* What is being asked *
Reproduce every line of text in the material below word for word, leaving out the pictures.

------------------------------------------------------------

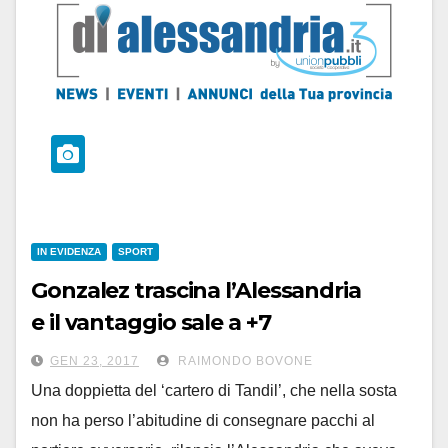
IN EVIDENZA
SPORT
Gonzalez trascina l’Alessandria
e il vantaggio sale a +7
GEN 23, 2017
RAIMONDO BOVONE
Una doppietta del ‘cartero di Tandil’, che nella sosta
non ha perso l’abitudine di consegnare pacchi al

------------------------------------------------------------

* Answer box *
IN EVIDENZA
SPORT
Gonzalez trascina l’Alessandria
e il vantaggio sale a +7
GEN 23, 2017
RAIMONDO BOVONE
Una doppietta del ‘cartero di Tandil’, che nella sosta
non ha perso l’abitudine di consegnare pacchi al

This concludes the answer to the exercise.